E di nuovo guardarci e parlare e conoscerci. E
sussurrare parole che hanno senso solo per una madre e per un figlio.
Non arrivo a pensarti come uomo. Siamo stati
troppo poco tempo, attaccati.
Mi manca, non sapere.
Dopo di te, sapevo.
Sapevo che ci sarebbero stati giorni in cui avrei
sentito le farfalle e poi un dolore sordo, che non avrei più portato il cuore
gonfio di incanto che, non mi sarei più sentita sazia.
Essere paga è un esercizio che, dopo di te, non mi
è più riuscito.
Ho provato ad adeguarmi.
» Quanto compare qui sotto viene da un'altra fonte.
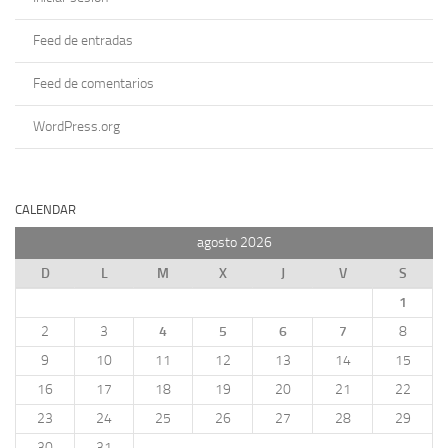
Feed de entradas
Feed de comentarios
WordPress.org
CALENDAR
agosto 2026
D
L
M
X
J
V
S
1
2
3
4
5
6
7
8
9
10
11
12
13
14
15
16
17
18
19
20
21
22
23
24
25
26
27
28
29
30
31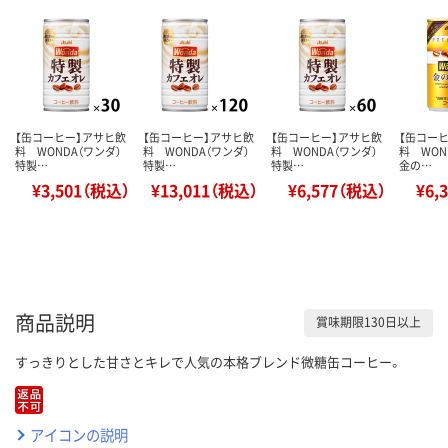
【缶コーヒー】アサヒ飲
【缶コーヒー】アサヒ飲
【缶コーヒー】アサヒ飲
【缶コー
料 WONDA（ワンダ）
料 WONDA（ワンダ）
料 WONDA（ワンダ）
料 WON
特製…
特製…
特製…
金の…
¥3,501（税込）
¥13,011（税込）
¥6,577（税込）
¥6,
商品説明
賞味期限130日以上
すっきりとした甘さとキレで人気の本格ブレンド微糖缶コーヒー。
アイコンの説明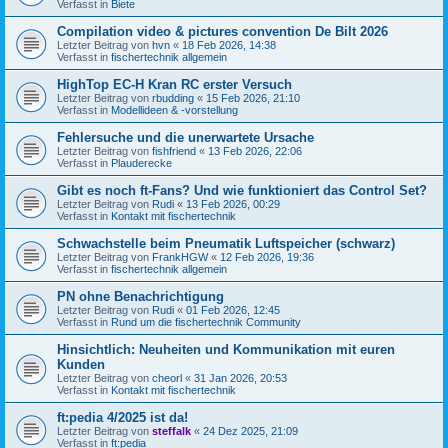
Verfasst in
Biete
Compilation video & pictures convention De Bilt 2026
Letzter Beitrag von
hvn
«
18 Feb 2026, 14:38
Verfasst in
fischertechnik allgemein
HighTop EC-H Kran RC erster Versuch
Letzter Beitrag von
rbudding
«
15 Feb 2026, 21:10
Verfasst in
Modellideen & -vorstellung
Fehlersuche und die unerwartete Ursache
Letzter Beitrag von
fishfriend
«
13 Feb 2026, 22:06
Verfasst in
Plauderecke
Gibt es noch ft-Fans? Und wie funktioniert das Control Set?
Letzter Beitrag von
Rudi
«
13 Feb 2026, 00:29
Verfasst in
Kontakt mit fischertechnik
Schwachstelle beim Pneumatik Luftspeicher (schwarz)
Letzter Beitrag von
FrankHGW
«
12 Feb 2026, 19:36
Verfasst in
fischertechnik allgemein
PN ohne Benachrichtigung
Letzter Beitrag von
Rudi
«
01 Feb 2026, 12:45
Verfasst in
Rund um die fischertechnik Community
Hinsichtlich: Neuheiten und Kommunikation mit euren
Kunden
Letzter Beitrag von
cheorl
«
31 Jan 2026, 20:53
Verfasst in
Kontakt mit fischertechnik
ft:pedia 4/2025 ist da!
Letzter Beitrag von
steffalk
«
24 Dez 2025, 21:09
Verfasst in
ft:pedia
Senza successo.
Addosso la sensazione di aver sbagliato. La
sensazione di un lutto che non ha fine.
Avrei voluto essere tua madre. Non la madre di un
altro bambino. La tua.
Cucirti maschere per proteggerti il viso,
galleggiare su barche di carta, dipingere di verde il tempo.
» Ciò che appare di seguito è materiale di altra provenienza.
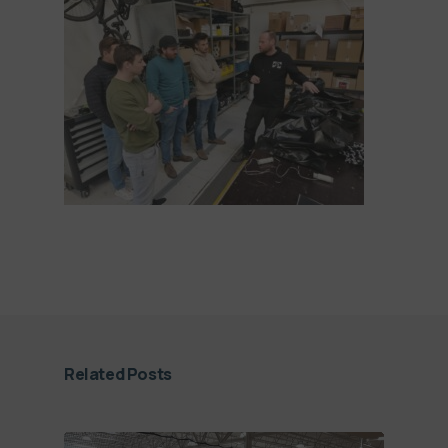
Related Posts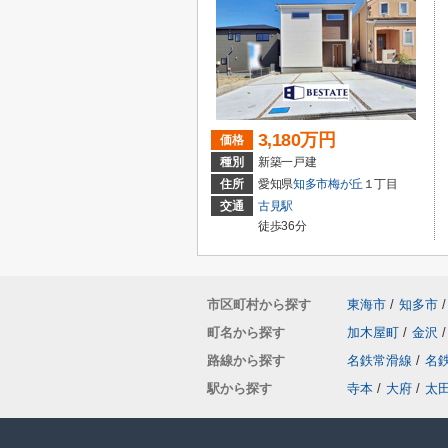
3,180万円
価格
種別
新築一戸建
住所
愛知県
知多市
梅が丘
１丁目
交通
古見駅
徒歩36分
市区町村から探す
東海市
/
知多市
/
町名から探す
加木屋町
/
金沢
/
路線から探す
名鉄常滑線
/
名
駅から探す
寺本
/
大府
/
太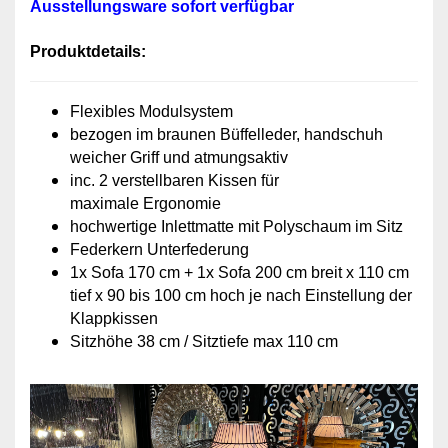
Ausstellungsw
are sofort verfügbar
Produktdetails:
Flexibles Modulsystem
bezogen im braunen Büffelleder, handschuh
weicher Griff und atmungsaktiv
inc. 2 verstellbaren Kissen für
maximale Ergonomie
hochwertige Inlettmatte mit Polyschaum im Sitz
Federkern Unterfederung
1x Sofa 170 cm + 1x Sofa 200 cm breit x 110 cm
tief x 90 bis 100 cm hoch je nach Einstellung der
Klappkissen
Sitzhöhe 38 cm / Sitztiefe max 110 cm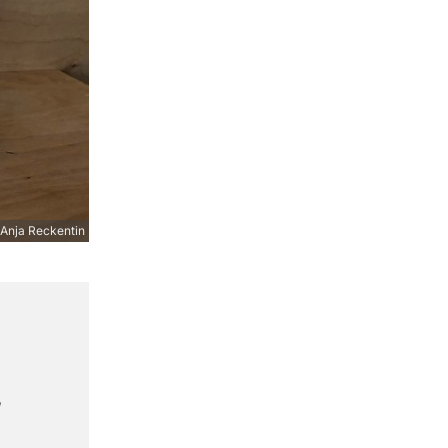
Anja Reckentin
,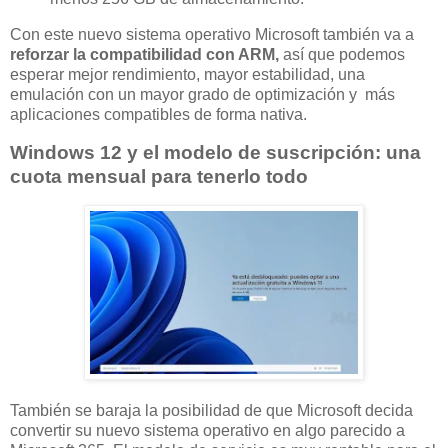
Con este nuevo sistema operativo Microsoft también va a
reforzar la compatibilidad con ARM,
así que podemos
esperar mejor rendimiento, mayor estabilidad, una
emulación con un mayor grado de optimización y más
aplicaciones compatibles de forma nativa.
Windows 12 y el modelo de suscripción: una
cuota mensual para tenerlo todo
También se baraja la posibilidad de que Microsoft decida
convertir su nuevo sistema operativo en algo parecido a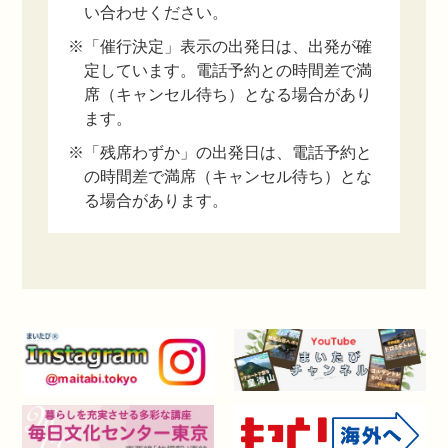
い合わせください。
※「催行決定」表示の出発日は、出発が確
定しています。電話予約との時間差で満
席（キャンセル待ち）となる場合があり
ます。
※「残席わずか」の出発日は、電話予約と
の時間差で満席（キャンセル待ち）とな
る場合があります。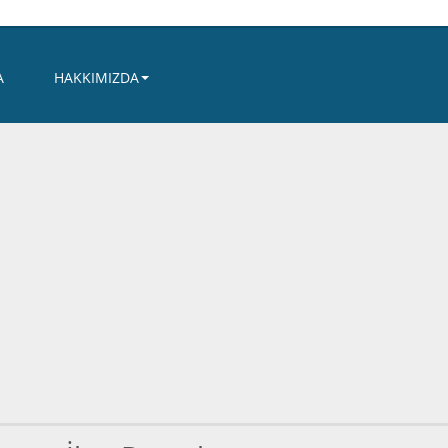
A
HAKKIMIZDA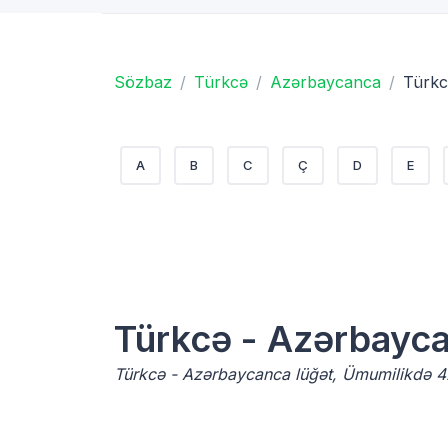
Sözbaz
Türkcə
Azərbaycanca
Türkc
A
B
C
Ç
D
E
Türkcə - Azərbayc
Türkcə - Azərbaycanca lüğət, Ümumilikdə 42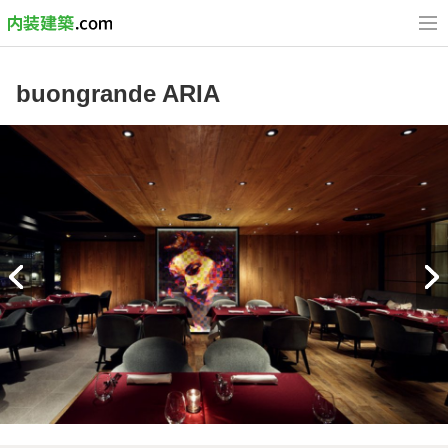
buongrande ARIA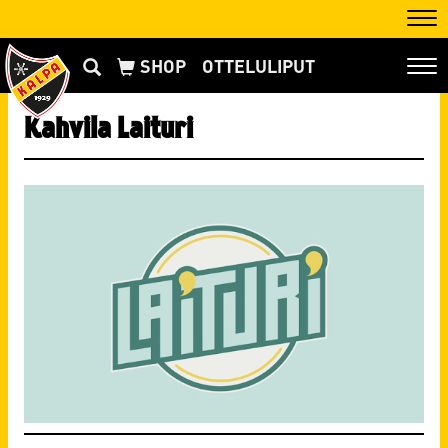
Nav
OTTELULIPUT
Nav
Kahvila Laituri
Invece, c’è questa madre, che madre non è, questa
donna senza fondo che si cerca ancora e ancora e balla scalza sulla tomba di
ciò che non è stato.
E ti sogna, malgrado, il tempo.
Ho vissuto altre prime volte.
Mille. Ho fatto il pieno di tristezze inspiegabili,
di giorni lunghi e di domani che promettevano lusinghe.
Sono stata una donna dagli spigoli tondi che ha
perso suo figlio nel ventre e che per tanto tempo non ha saputo scegliere tra
il farsi abbrutire dal dolore o farsi nobilitare.
Ho combattuto contro il senso di inadeguatezza, il
senso di sterilità di chi crede di non riuscire a far passare la vita
attraverso nulla di se stessa, non dalle idee, non dalle mani, né attraverso la
memoria. Ma la fortuna di un’altra donna non è la mia sfortuna.
L’ho dovuto ricordare.
Ogni volta che rincorrendo un desiderio ho
addomesticato quel latente, subdolo, graffiante sentimento, simile alla
nostalgia, l’ho ricordato.
Ho vissuto altre mille vite, riempiendo i vuoti di
un universo bucato.
Ho amato, vissuto, viaggiato, riso, bevuto, amato,
amato, amato tanto.
Niente che possa, comunque, lenire la mancanza di te.